How to cope with panic attack

What is a panic attack?

A panic attack is a neurotic anxiety disorder associated with stress. In a panic attack, a person experiences a sudden, inexplicable and excruciating attack of fear, anxiety and / or panic, which is accompanied by the release of a significant amount of adrenaline into the blood.

The attack can last from 1-2 to 10-20 minutes.

🔹Symptoms of a panic attack are :
Rapid pulse
Feeling of lack of air
Fear of going mad or committing an uncontrollable act
Visual or hearing impairment, etc.

🔹The mechanism of development of a panic attack is a normal reaction of the body to stress, with one exception – a panic attack occurs without a stressful situation or as an inadequate reaction to minimal stress in the accompaniment of causeless fear, anxiety, panic.

What causes panick attack?

This can be either a hereditary component, or vegetative-vascular dystonia, a long-term or acute stress state, or mental illness.

🔹The risk group for panic attacks includes workaholics, overly responsible people, people engaged in highly emotional strenuous work, combining high-intensity physical activity, people who use various drugs or simulators ( energy drinks, coffee, etc.).

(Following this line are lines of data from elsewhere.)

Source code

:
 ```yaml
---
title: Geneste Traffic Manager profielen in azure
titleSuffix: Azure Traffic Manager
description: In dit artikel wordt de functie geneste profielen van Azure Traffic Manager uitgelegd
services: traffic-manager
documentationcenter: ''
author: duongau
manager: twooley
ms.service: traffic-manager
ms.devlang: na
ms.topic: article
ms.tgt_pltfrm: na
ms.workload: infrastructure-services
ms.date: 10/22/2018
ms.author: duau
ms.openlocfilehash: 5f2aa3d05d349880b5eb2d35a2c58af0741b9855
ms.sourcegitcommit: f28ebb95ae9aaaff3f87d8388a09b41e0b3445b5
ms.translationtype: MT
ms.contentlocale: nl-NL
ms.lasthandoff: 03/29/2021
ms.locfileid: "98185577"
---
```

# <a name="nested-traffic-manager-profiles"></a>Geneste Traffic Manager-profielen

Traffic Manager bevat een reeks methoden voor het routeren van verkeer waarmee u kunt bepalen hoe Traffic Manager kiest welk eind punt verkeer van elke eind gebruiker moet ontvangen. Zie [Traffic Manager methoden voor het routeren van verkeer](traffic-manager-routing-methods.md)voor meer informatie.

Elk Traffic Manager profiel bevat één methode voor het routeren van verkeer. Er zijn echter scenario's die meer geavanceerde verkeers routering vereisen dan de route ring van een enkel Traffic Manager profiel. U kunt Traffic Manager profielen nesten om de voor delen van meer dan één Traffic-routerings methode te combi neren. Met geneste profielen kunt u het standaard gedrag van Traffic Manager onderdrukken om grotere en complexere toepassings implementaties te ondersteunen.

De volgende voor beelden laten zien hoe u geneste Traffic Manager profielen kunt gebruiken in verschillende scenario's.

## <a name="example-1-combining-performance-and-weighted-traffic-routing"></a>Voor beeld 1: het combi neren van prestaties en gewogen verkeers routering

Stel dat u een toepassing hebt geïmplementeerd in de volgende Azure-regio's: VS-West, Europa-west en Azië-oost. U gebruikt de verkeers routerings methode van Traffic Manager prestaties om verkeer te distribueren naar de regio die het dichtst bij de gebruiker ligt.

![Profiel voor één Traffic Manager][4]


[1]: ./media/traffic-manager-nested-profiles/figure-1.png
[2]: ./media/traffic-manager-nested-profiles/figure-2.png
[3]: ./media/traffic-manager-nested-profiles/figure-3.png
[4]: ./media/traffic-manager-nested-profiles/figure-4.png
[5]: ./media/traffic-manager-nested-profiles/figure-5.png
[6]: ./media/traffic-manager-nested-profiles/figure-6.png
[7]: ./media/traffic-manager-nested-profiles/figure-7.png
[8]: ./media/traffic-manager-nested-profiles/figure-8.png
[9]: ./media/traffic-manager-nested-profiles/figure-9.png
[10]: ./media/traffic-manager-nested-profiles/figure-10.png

How to cope with panick attack

🔹If you notice a person with symptoms of a panic attack, or if the person asks for help, you should:
Take the person outside or provide fresh air.
Talk to a person in a calm voice.
Ask a person about their health, encourage them, but do not force them to answer.
Offer a drink of water. Water should be drunk slowly.
Give the person the impression of complete control over the situation. Speak calmly and confidently, smile.

How to prevent anxiety disorder

Treatment of panic attacks is carried out by medication and psychotherapeutic methods.

🔹To prevent, reduce the intensity and frequency of panic attacks, practice all the things that are usually advised for a healthy lifestyle. Do not overload the nervous system, avoid overexertion, meditate, master all kinds of breathing and body practices. Work through your blocks, limitations, and traumatic situations in psychotherapy sessions.